Tuesday, January 13, 2004

St. Louis is installing a new Roman Catholic bishop shortly, and he's Bishop Raymond Burke from LaCrosse, Wisconsin. Burke is already well-known, because in Wisconsin he announced that the Church would withhold communion from Catholic politicians in his diocese who support abortion or euthanasia. Presumably, he will be bringing this view to St. Louis with him.

This has some politicians in the heavily Catholic St. Louis area a bit on edge.

According to a story in today's St. Louis Post-Dispatch:
Missouri Democratic Party Chairwoman May Scheve acknowledges that she's in a fix.

Scheve, a former legislator from South County, is a practicing Catholic. She also supports abortion rights.

. . . ."I'm very passionate about my politics and I'm very passionate about my religion," Scheve said, noting that she sends her daughter to a Catholic school. "For the two to collide is an issue that troubles me to my core."
Good. It ought to trouble her. What troubles me is that one could claim to believe in the God of the Bible and not think that this God might just have something important--perhaps even binding-- to say about when life begins and when it should end.
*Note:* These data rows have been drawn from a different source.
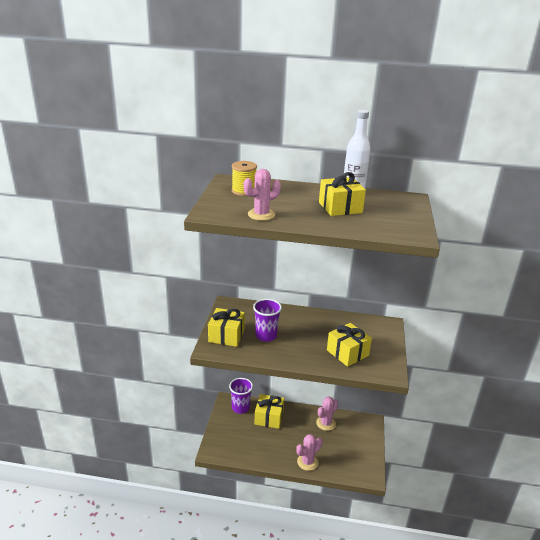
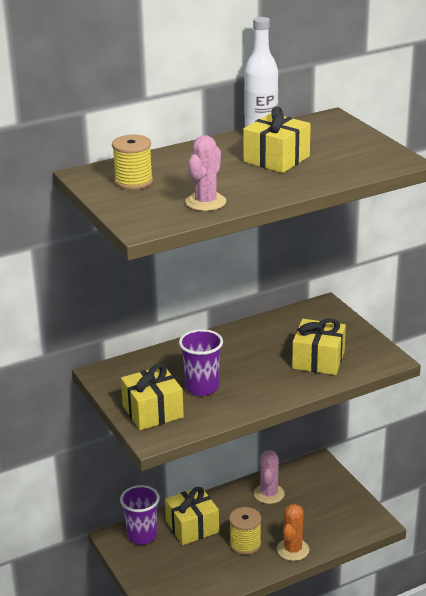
camera: 35 degrees left, 0 degrees up
pink cactus [296,434,323,471] -> orange cactus [277,504,309,561]
none -> yellow spool [229,507,261,555]

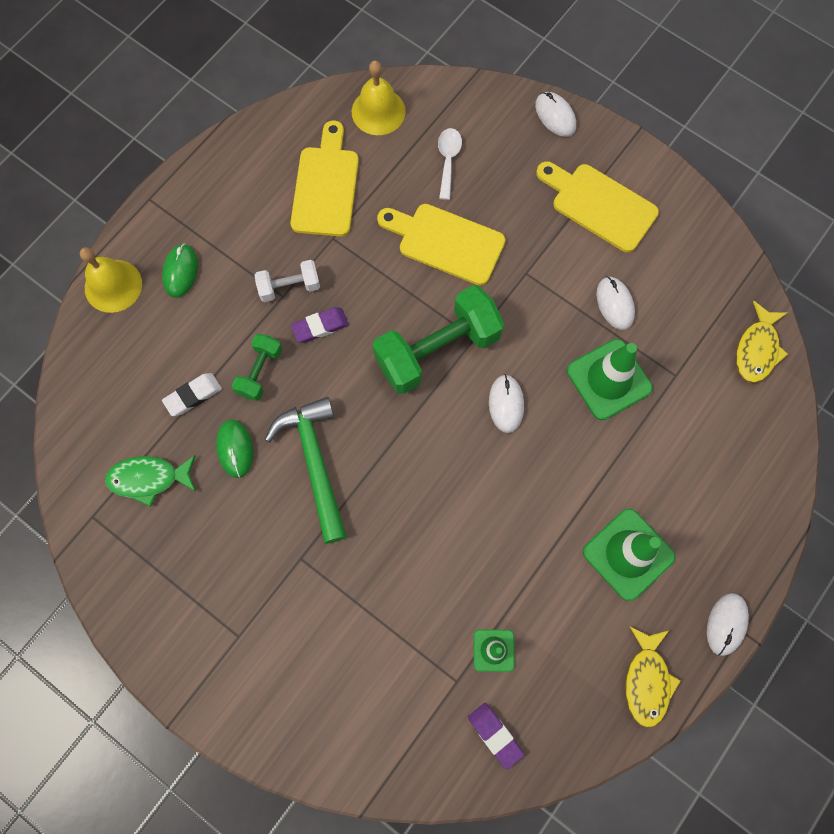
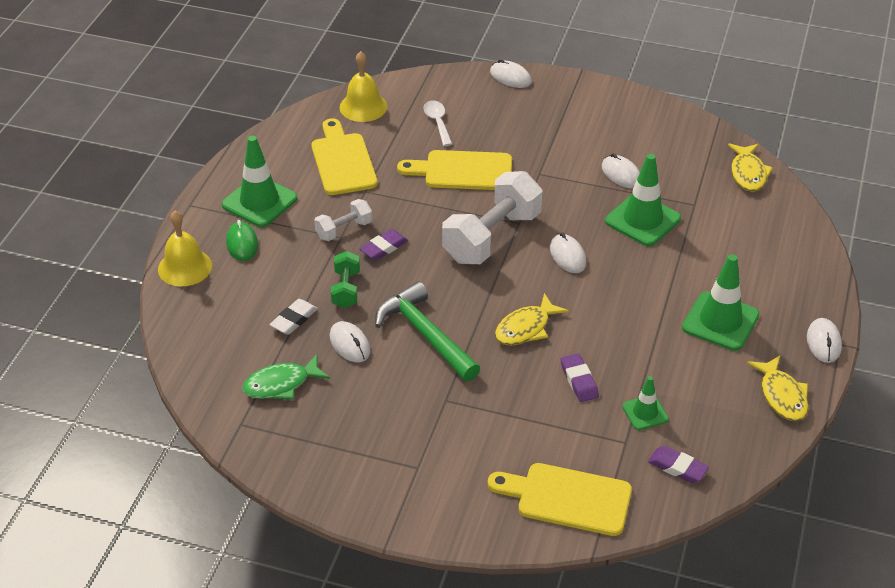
camera: 20 degrees left, 30 degrees down
green mouse [216,420,253,478] -> white mouse [330,321,370,362]
green dumbbell [373,285,504,394] -> white dumbbell [442,171,542,264]
yellow cutting board [536,161,659,252] -> yellow cutting board moved to [488,463,632,536]
none -> green traffic cone [222,136,297,227]
none -> yellow fish [495,293,569,345]
none -> purple eraser [561,353,599,402]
If it takes the Roman Catholic Church threatening to excommunicate chuckleheads like this until they can get it figured out, I say good for the Church.

It also removes the weaselly option currently taken by so many politicians.
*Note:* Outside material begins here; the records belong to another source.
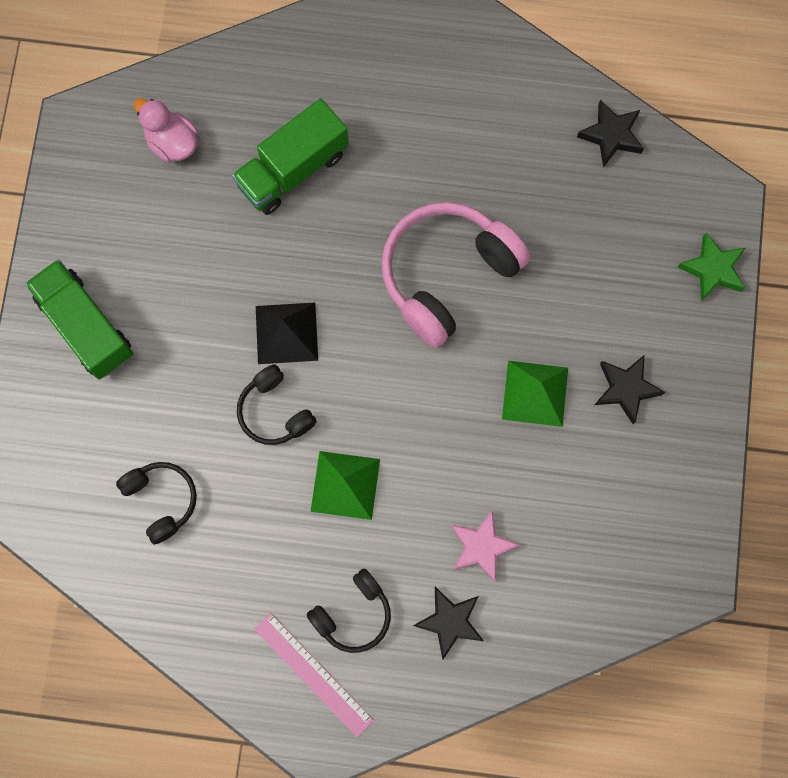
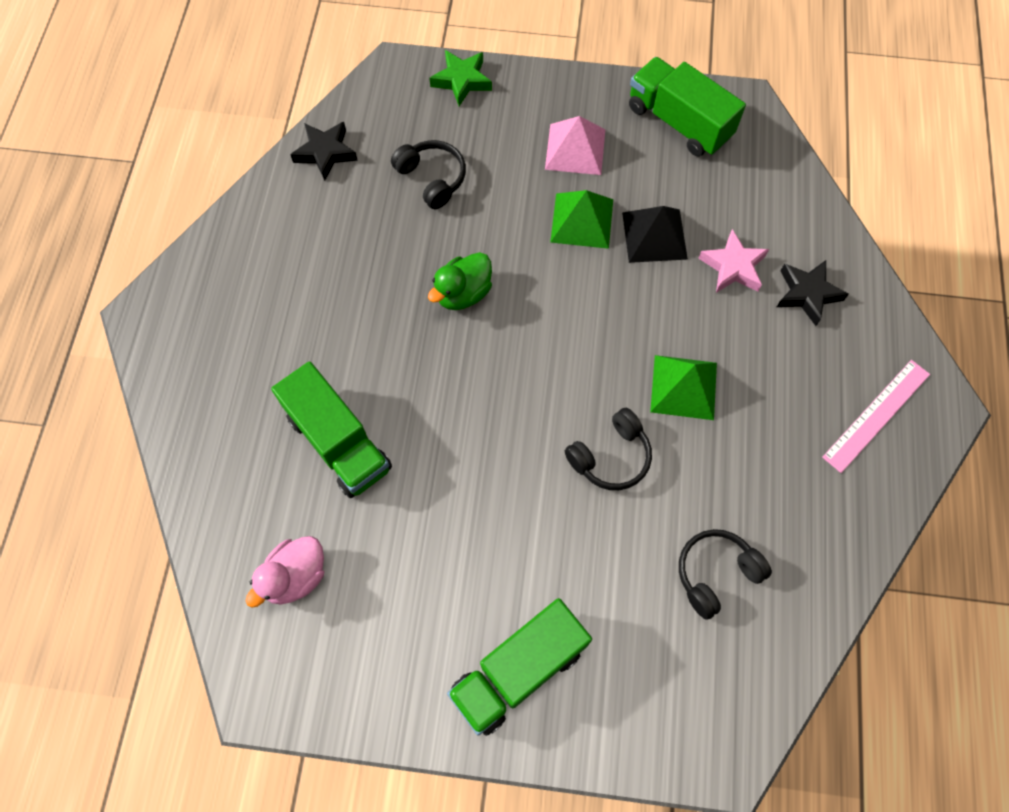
camera: 90 degrees left, 10 degrees down
black pyramid [256,303,318,364] -> black pyramid moved to [622,206,688,263]
black headphones [307,568,391,653] -> black headphones moved to [391,140,466,209]
pink headphones [381,202,530,347] -> green duck [428,252,492,310]
black star [595,355,665,424] -> pink pyramid [545,116,605,175]
none -> green truck [629,57,746,157]

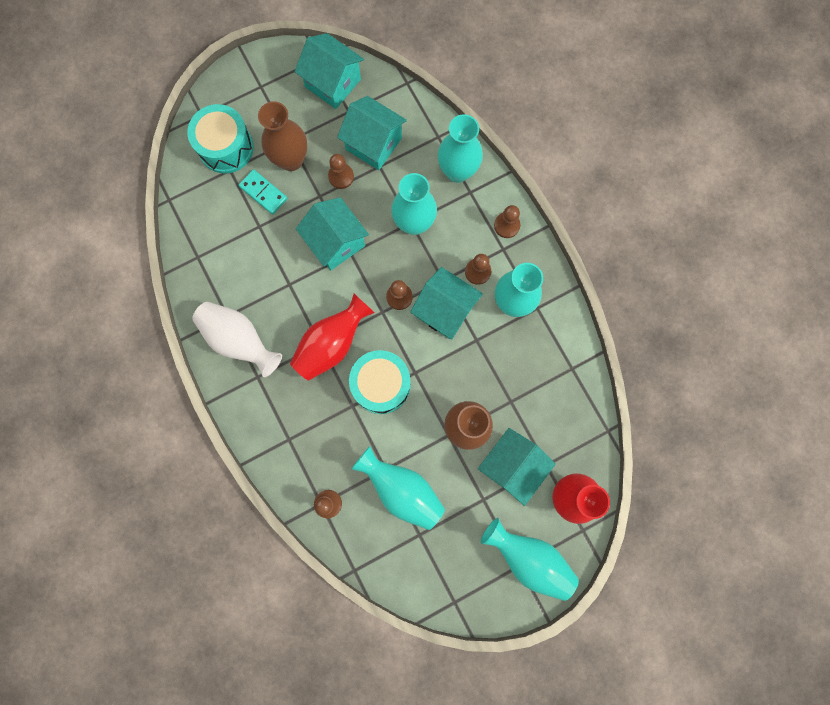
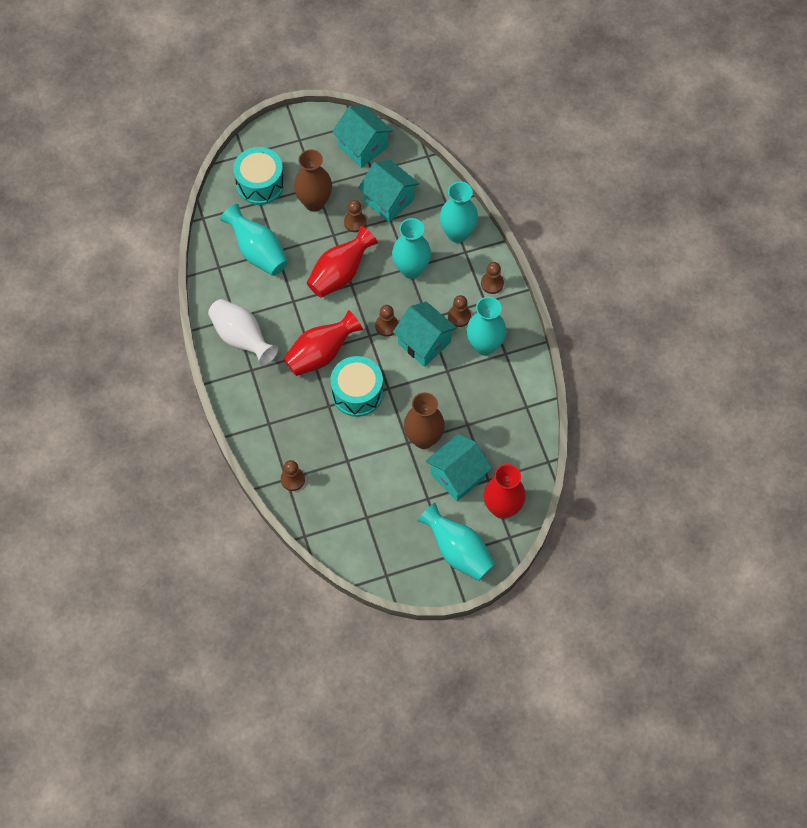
camera: 10 degrees right, 15 degrees down
turquoise domino [239,169,287,215] -> none
turquoise house [296,197,369,270] -> red vase [307,226,378,298]
turquoise vase [352,446,445,530] -> turquoise vase moved to [220,204,288,276]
"Of course I personally am pro-life," they inform us. "But it's not my right to make that decision for someone else." Imagine the silliness of this relativistic argument in any other context.
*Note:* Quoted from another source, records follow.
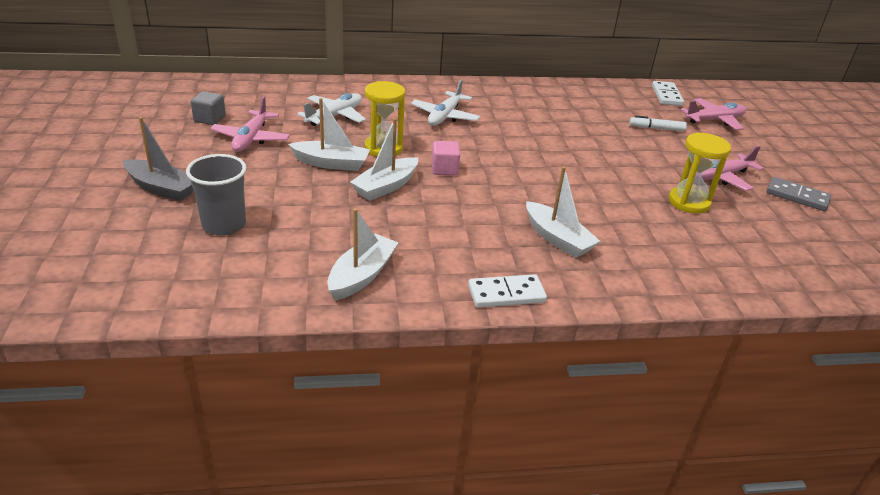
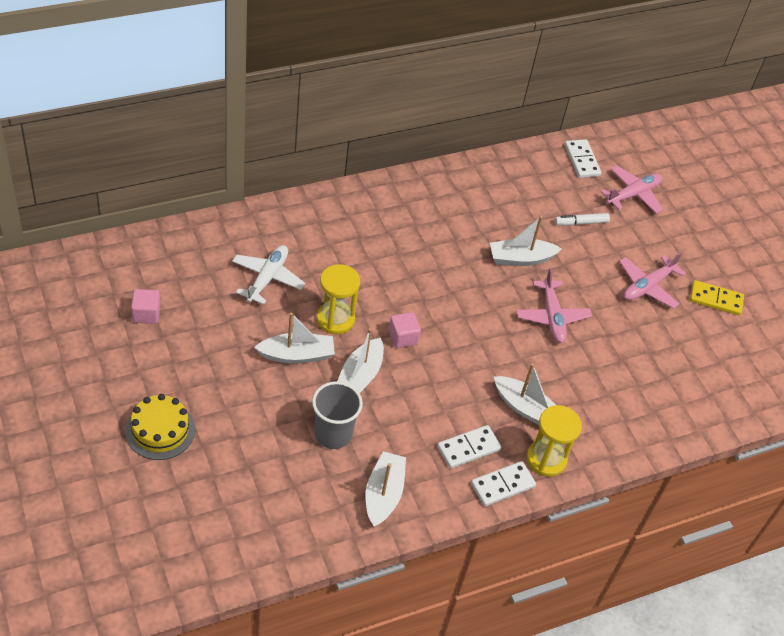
camera: 20 degrees left, 15 degrees up
grey boat [123,117,193,201] -> yellow cake [125,394,195,460]
grey cup [186,154,247,236] -> grey cup moved to [312,381,363,449]
grey cube [191,91,226,125] -> pink cube [131,289,160,324]
pink plane [210,96,290,152] -> pink plane moved to [516,268,592,343]
white plane [411,80,480,126] -> none
yellow hourglass [669,132,731,214] -> yellow hourglass moved to [527,405,582,477]
grey domino [767,177,831,211] -> yellow domino [690,280,744,316]
none -> white domino [437,425,501,469]
none -> white boat [490,216,562,266]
"Of course, I personally abhor wife-beating. But it's not my right to make that decision for some other husband." The latter is obviously ridiculous. But the former argument is made with a straight face by well-known politicians every day. Because abortion advocates have been so successful in framing the argument as a matter of mere taste, pro-life versus pro-abortion merely becomes another version of "tastes great" versus "less filling."

Of course, such a position actually takes a very particular stance on the issue. By claiming it's a matter of mere preference, one has already presupposed that there are no moral absolutes, that God has not created each individual life, and that He has no particular opinion on the matter--if He exists at all. Bishop Burke is taking this option away from the Catholic politician.

If you think your church is wrong on the sanctity of life issue, fine. Leave your church. If you think they're right, then they have conveyed to you the Word of God on the matter, and you must obey what you know to be true. In either case, stop being such a muddle-headed doofus.